Task inputs below:

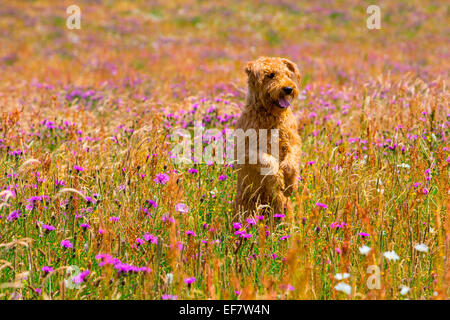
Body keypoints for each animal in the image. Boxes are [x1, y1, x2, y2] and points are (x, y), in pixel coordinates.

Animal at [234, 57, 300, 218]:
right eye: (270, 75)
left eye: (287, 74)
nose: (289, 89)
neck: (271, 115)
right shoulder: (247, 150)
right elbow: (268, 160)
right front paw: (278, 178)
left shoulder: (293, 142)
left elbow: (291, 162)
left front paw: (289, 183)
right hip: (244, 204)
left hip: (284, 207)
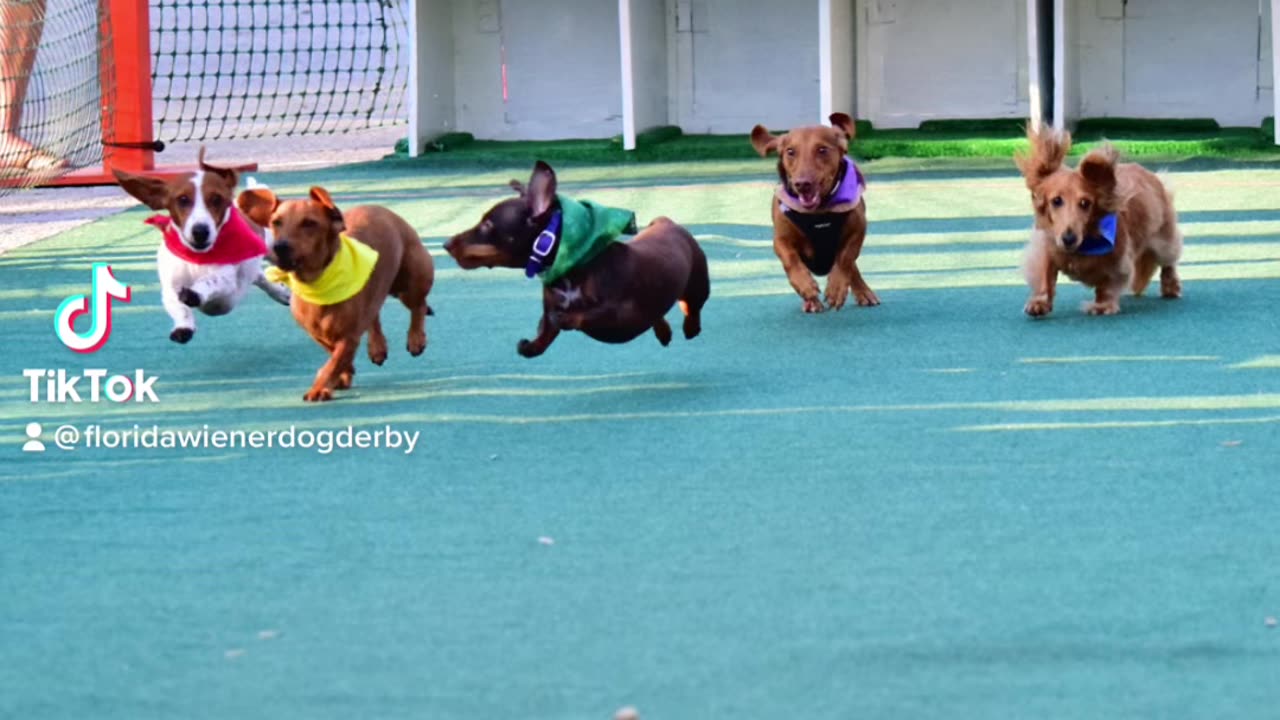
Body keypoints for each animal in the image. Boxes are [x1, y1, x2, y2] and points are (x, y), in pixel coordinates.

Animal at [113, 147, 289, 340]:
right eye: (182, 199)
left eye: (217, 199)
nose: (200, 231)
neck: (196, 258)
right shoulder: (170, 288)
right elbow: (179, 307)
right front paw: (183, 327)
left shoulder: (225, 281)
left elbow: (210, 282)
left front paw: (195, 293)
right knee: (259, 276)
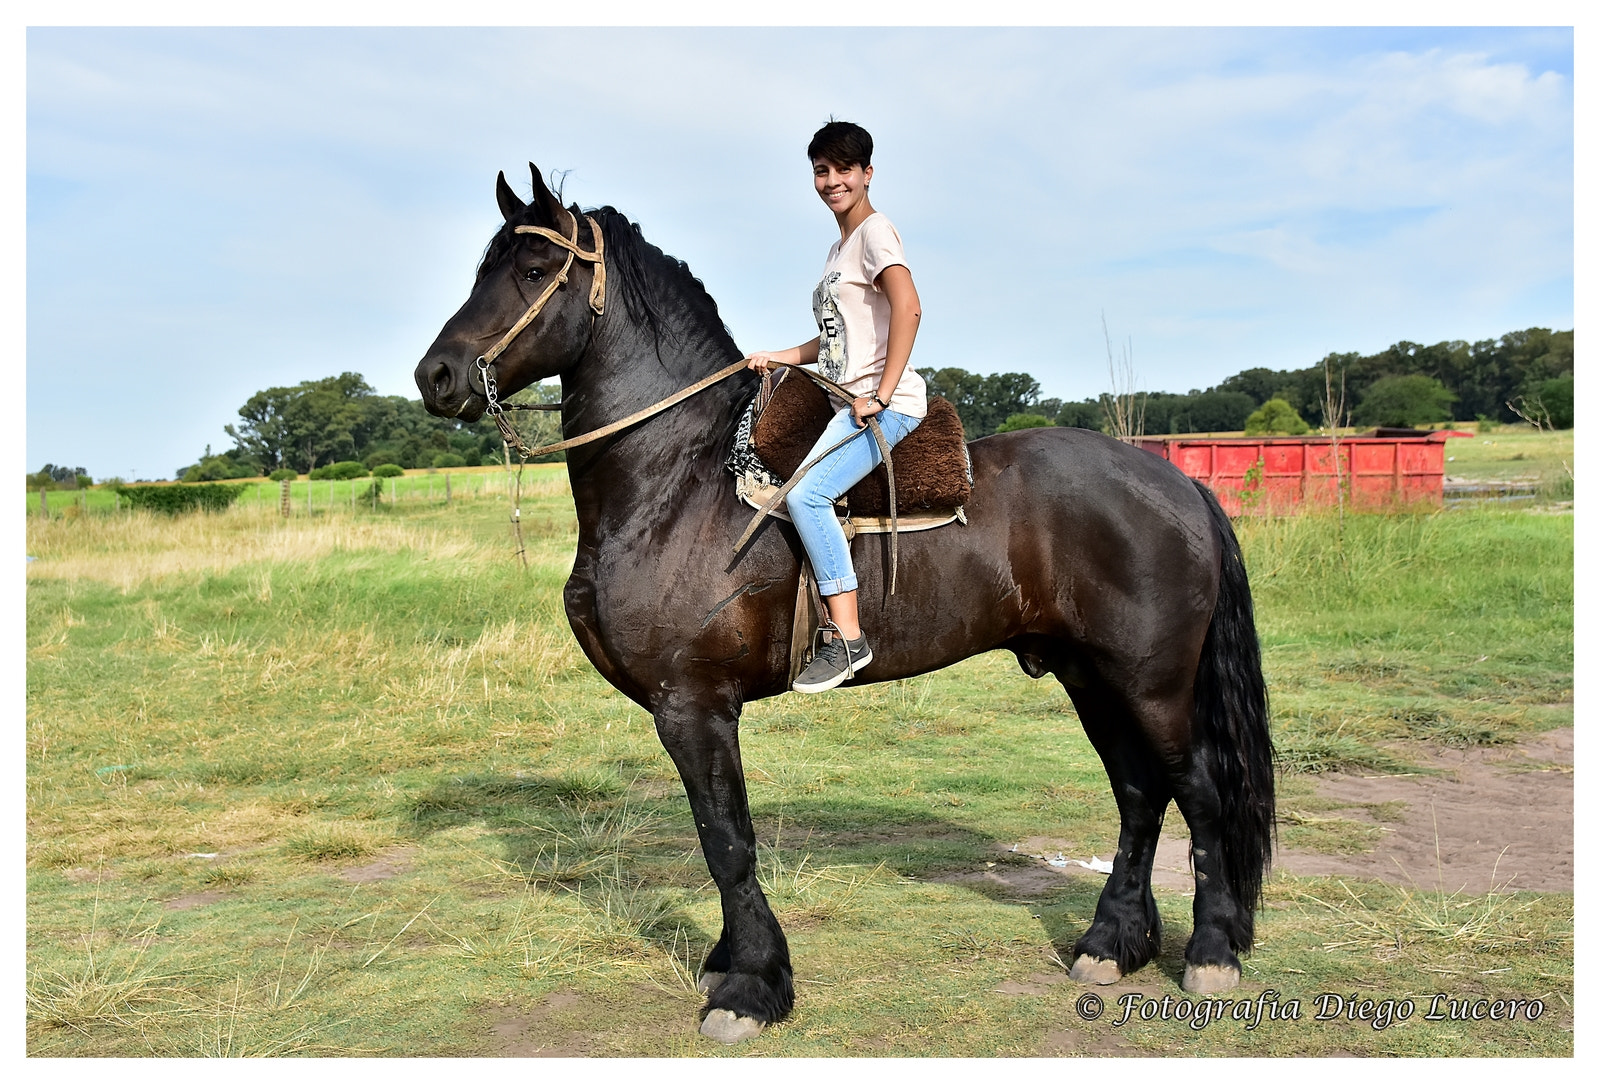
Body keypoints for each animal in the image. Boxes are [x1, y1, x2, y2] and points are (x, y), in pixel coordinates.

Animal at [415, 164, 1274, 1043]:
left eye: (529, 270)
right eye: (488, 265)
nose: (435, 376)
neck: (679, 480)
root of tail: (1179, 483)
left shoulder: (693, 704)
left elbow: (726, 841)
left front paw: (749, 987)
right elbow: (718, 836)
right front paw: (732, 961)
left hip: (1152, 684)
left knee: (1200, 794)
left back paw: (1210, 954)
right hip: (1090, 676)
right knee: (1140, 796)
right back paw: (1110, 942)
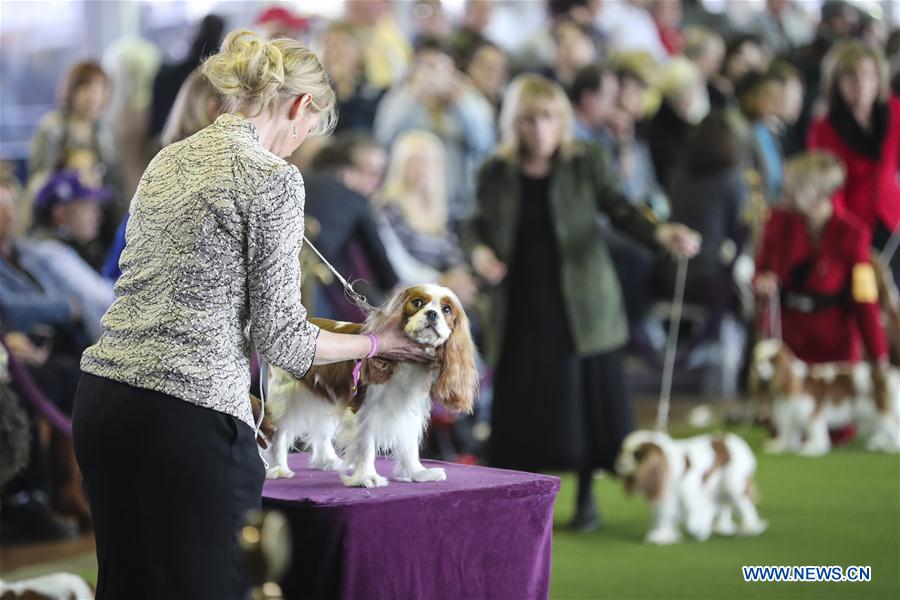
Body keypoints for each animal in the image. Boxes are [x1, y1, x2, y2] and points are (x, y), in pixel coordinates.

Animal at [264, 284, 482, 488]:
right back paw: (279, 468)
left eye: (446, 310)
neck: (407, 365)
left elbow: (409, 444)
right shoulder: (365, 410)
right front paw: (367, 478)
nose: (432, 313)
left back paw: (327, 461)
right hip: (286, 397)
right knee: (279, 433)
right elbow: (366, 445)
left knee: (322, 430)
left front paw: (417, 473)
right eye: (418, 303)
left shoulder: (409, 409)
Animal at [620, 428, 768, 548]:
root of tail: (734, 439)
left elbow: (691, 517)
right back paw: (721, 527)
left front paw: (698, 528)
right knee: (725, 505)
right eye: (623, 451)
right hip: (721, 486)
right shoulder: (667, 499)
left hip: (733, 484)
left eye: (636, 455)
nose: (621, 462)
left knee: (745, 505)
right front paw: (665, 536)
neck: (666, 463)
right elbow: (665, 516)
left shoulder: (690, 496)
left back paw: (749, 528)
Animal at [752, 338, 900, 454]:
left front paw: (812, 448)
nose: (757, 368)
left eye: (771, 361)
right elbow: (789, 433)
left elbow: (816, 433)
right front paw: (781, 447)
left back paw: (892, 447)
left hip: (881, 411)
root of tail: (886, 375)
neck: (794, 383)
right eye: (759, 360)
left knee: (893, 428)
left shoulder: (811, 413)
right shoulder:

End of Task inputs.

Where a line above contains the string "root", copy that line.

▶ **Exercise response**:
root of tail: (1179, 483)
root of tail: (734, 439)
root of tail: (886, 375)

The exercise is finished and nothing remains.